Those full pots surely look enticing, and so a player had a question accordingly:
Should we target machines which are showing overflowing pots or ready to explode rockets or huge pigs on the screen when trying to select a machine to play? Does that really provide any insight into how soon before it will “hit” again?J. Timothy
Targeting a machine with overflowing pots will offer no advantage over a machine with empty pots. That’s because they’re what’s known in the industry as “perceived persistence,” or an element that evolves in a way that looks like something’s approaching, but offer no actual value to the player.
They’re effectively an illustration of what has happened – a bonus has not hit in some period of time – but are not an indicator of what will happen – how soon before a bonus arrives.
Any outcome is available to a slot machine at the time the spin button is pushed, because the Random Number Generator is generating numbers hundreds of times a second within a range of possibilities for the machine. So the odds of hitting a bonus on any given spin, full pot or not, is always the same.

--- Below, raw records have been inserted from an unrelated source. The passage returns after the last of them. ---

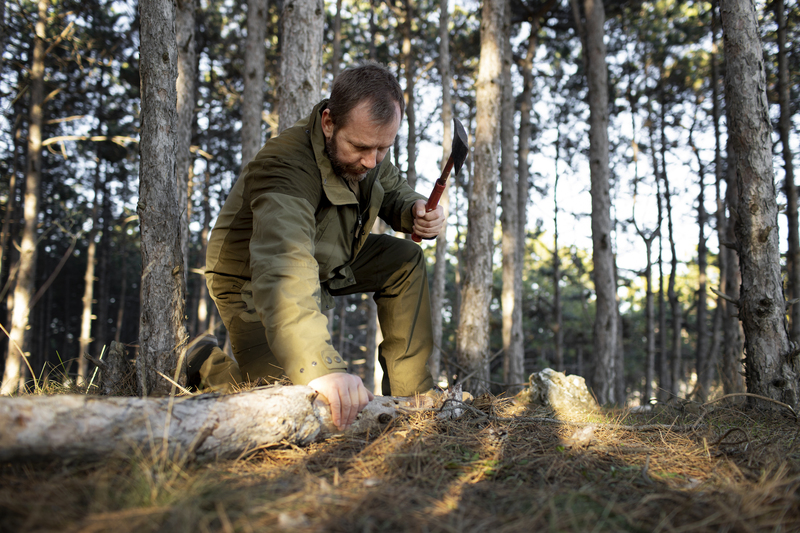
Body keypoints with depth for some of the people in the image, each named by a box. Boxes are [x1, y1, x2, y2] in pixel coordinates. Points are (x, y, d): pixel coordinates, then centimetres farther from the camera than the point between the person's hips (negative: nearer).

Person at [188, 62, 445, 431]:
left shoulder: (366, 145, -12)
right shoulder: (284, 167, -38)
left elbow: (392, 190, 9)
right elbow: (281, 270, -54)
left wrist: (415, 211, -19)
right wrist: (322, 368, -68)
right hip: (253, 285, -8)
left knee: (405, 260, -1)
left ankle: (411, 396, 4)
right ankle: (208, 366, 9)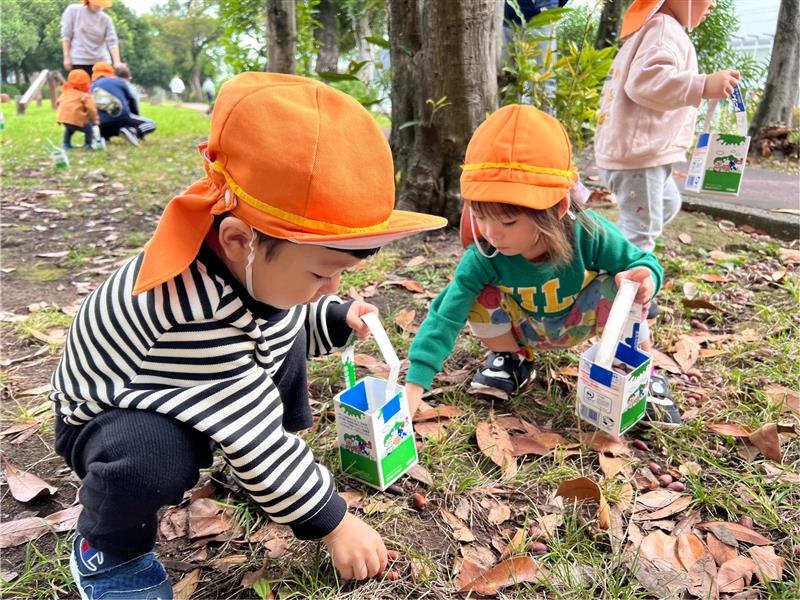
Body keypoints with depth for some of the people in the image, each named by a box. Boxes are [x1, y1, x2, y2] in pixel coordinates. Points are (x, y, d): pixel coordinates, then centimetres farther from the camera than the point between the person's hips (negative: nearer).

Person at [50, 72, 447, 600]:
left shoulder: (257, 264, -19)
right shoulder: (190, 309, -43)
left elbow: (286, 319, 7)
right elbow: (251, 433, -34)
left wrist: (338, 320, -10)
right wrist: (333, 522, -24)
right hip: (110, 416, -7)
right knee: (157, 456, -37)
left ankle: (281, 458, 15)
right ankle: (107, 546, -4)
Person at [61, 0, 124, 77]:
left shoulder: (106, 19, 3)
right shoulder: (73, 10, 2)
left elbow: (112, 41, -6)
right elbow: (66, 35, 3)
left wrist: (117, 62, -20)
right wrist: (67, 57, -3)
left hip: (101, 61, 1)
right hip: (79, 61, -1)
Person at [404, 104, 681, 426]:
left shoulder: (587, 233, -32)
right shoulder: (483, 256, -32)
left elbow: (643, 262, -17)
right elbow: (445, 318, -34)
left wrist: (646, 277, -44)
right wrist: (413, 386, -41)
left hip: (579, 322, 0)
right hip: (526, 329, 1)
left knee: (618, 285, -30)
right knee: (478, 296, -27)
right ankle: (513, 359, 4)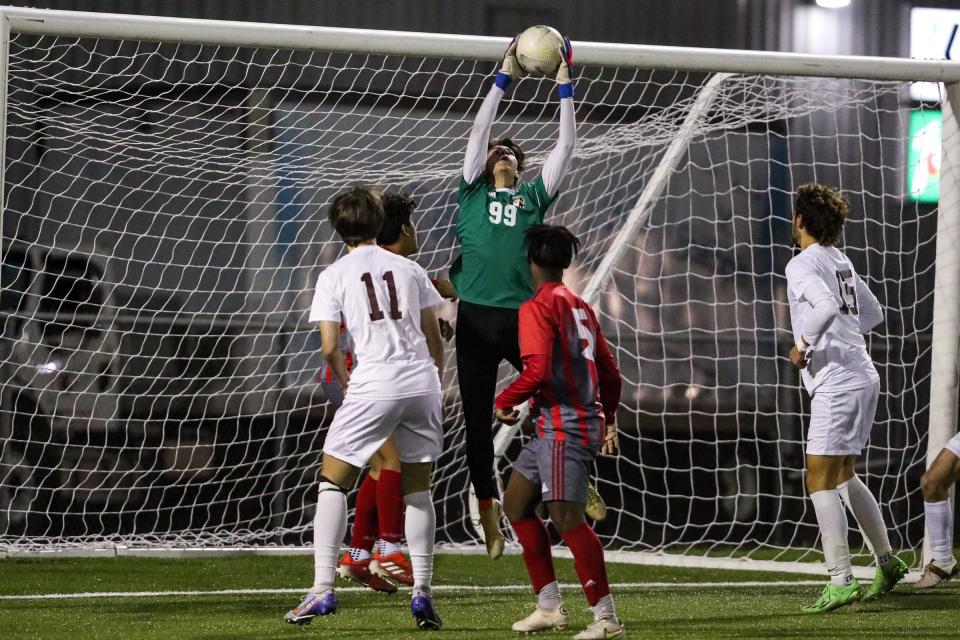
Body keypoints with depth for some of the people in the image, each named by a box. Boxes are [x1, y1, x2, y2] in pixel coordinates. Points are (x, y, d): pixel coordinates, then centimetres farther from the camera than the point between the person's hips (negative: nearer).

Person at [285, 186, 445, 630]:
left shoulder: (333, 276, 3)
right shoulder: (409, 269, 12)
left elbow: (330, 347, -3)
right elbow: (434, 337, 15)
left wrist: (346, 383, 14)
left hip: (373, 388, -3)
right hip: (421, 383, 3)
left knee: (333, 482, 5)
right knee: (417, 489, 14)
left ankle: (322, 589, -4)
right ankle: (422, 594, 11)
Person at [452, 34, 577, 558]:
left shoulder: (533, 197, 16)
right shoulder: (472, 192, 13)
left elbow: (565, 144, 14)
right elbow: (479, 129, 7)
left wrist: (564, 86, 11)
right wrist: (505, 77, 8)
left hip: (525, 316, 0)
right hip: (476, 316, 0)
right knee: (478, 421, 5)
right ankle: (488, 510, 15)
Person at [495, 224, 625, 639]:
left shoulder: (537, 308, -10)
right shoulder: (581, 307, 16)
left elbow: (538, 371, -21)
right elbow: (610, 373, 19)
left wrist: (504, 402, -5)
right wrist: (608, 419, 32)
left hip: (563, 426, -10)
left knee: (567, 517, -14)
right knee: (516, 503, 15)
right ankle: (549, 607, 15)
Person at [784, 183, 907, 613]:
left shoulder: (802, 264, -11)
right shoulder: (841, 262, 15)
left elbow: (826, 305, -29)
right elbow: (872, 313, 26)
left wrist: (803, 343, -16)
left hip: (836, 384, -9)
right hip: (863, 377, 9)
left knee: (820, 481, -8)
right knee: (843, 477, 21)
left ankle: (841, 581, -14)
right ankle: (887, 562, 27)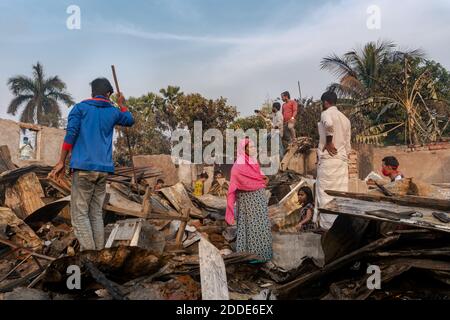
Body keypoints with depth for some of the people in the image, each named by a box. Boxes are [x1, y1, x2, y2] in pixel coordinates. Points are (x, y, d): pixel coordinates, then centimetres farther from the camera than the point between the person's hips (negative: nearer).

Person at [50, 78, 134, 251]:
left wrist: (62, 162, -5)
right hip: (104, 168, 4)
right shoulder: (113, 112, 13)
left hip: (83, 167, -4)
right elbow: (130, 120, 32)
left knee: (79, 214, -1)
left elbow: (71, 134, -8)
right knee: (96, 214, 10)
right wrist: (121, 104, 44)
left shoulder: (80, 108, 3)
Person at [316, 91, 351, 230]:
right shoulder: (345, 118, 17)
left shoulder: (326, 113, -4)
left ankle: (328, 226, 0)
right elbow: (347, 144, 17)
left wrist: (328, 142, -17)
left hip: (328, 159, -7)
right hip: (342, 159, 7)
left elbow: (329, 124, -30)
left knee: (326, 194, -2)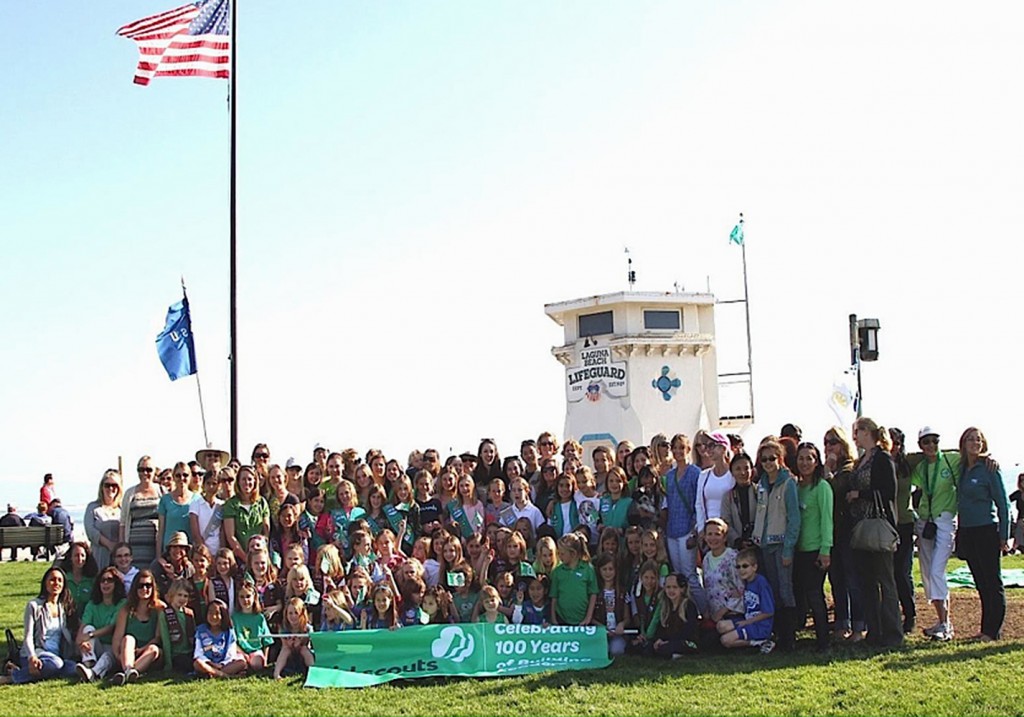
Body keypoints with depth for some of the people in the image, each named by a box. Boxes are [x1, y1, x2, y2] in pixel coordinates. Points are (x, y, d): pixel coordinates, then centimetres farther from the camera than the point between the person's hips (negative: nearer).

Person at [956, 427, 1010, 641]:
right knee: (981, 582, 11)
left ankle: (993, 631, 0)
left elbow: (1003, 503, -7)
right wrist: (960, 534, 14)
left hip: (986, 530, -7)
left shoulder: (989, 468, -7)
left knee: (992, 581, -2)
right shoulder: (961, 468, 11)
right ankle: (987, 629, 16)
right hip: (966, 531, 7)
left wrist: (1004, 535, -10)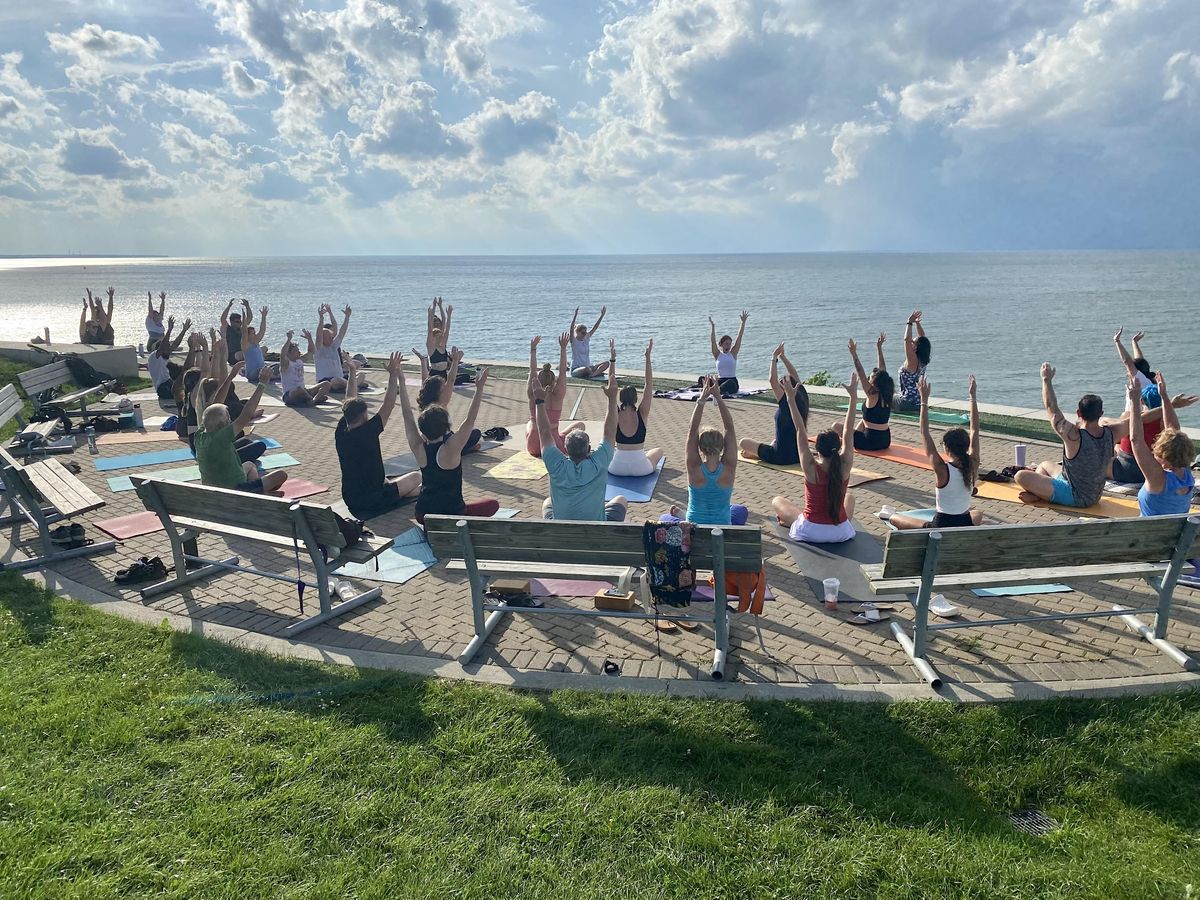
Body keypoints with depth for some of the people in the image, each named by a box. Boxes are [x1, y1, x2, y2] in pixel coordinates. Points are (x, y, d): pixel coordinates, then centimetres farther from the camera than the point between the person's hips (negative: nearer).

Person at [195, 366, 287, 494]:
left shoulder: (200, 436, -6)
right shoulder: (220, 437, -29)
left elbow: (216, 405, 4)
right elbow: (247, 415, -31)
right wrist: (262, 384, -27)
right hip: (234, 495, -9)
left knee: (250, 465, 33)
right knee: (281, 475, -2)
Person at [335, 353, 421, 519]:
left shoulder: (340, 433, -3)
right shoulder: (366, 433, -21)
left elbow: (350, 402, 10)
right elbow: (388, 406, -20)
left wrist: (352, 372, 15)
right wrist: (393, 374, -17)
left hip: (351, 502, 7)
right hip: (371, 503, -7)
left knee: (385, 480, 34)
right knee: (416, 477, 8)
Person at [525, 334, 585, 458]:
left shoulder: (533, 396, -8)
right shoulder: (557, 397, -14)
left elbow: (532, 371, 1)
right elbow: (562, 372, -9)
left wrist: (533, 349, 7)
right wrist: (563, 348, -6)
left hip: (533, 447, 2)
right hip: (554, 446, -2)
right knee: (579, 425, 21)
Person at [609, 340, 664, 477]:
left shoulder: (616, 415, -9)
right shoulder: (642, 414, -10)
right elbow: (649, 385, -7)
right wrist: (648, 357, -6)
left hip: (617, 468, 1)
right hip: (640, 469, 0)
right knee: (659, 450, 30)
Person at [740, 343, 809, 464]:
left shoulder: (786, 403, -19)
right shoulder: (802, 399, 0)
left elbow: (773, 381, -23)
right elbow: (795, 377, 11)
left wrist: (774, 358, -14)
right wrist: (783, 357, 13)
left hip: (781, 458, -8)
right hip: (798, 456, 8)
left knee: (744, 442, 5)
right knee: (774, 440, 40)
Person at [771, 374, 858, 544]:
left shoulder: (811, 468, -21)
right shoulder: (845, 466, -16)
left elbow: (800, 432, -16)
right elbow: (848, 431, -10)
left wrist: (791, 399, -12)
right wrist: (853, 396, -5)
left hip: (810, 532, -2)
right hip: (841, 533, 2)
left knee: (777, 501, 22)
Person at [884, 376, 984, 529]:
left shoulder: (942, 469, -24)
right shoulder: (973, 465, -13)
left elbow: (925, 434, -20)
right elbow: (975, 430, -4)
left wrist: (924, 400, -19)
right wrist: (972, 396, 0)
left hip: (942, 527, -3)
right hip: (967, 524, 3)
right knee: (977, 514, 41)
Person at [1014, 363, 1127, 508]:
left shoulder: (1073, 436, -30)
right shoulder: (1111, 434, -14)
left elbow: (1051, 408, -22)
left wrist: (1047, 379, -11)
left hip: (1074, 498, -8)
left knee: (1021, 476, -16)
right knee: (1044, 465, 27)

So why do the pots exist? Because they’re remarkably good at drawing in players enticed by the full pots, and who keep playing as the pots get fuller because it can’t possibly be much further away from a bonus, can it?
So it’s beneficial for the slot makers to put these elements on there because they know it has a positive impact on how much a machine will get played. But there’s no actual benefit to the player in terms of what will happen playing the game.
So, the odds don’t change, and a dry spell can continue on if the bonus remains elusive. Instead of looking for full pots, we recommend other indicators that can be advantageous for a player, such as sitting at a machine with the biggest progressive values within a bank, when machines have different numbers on them.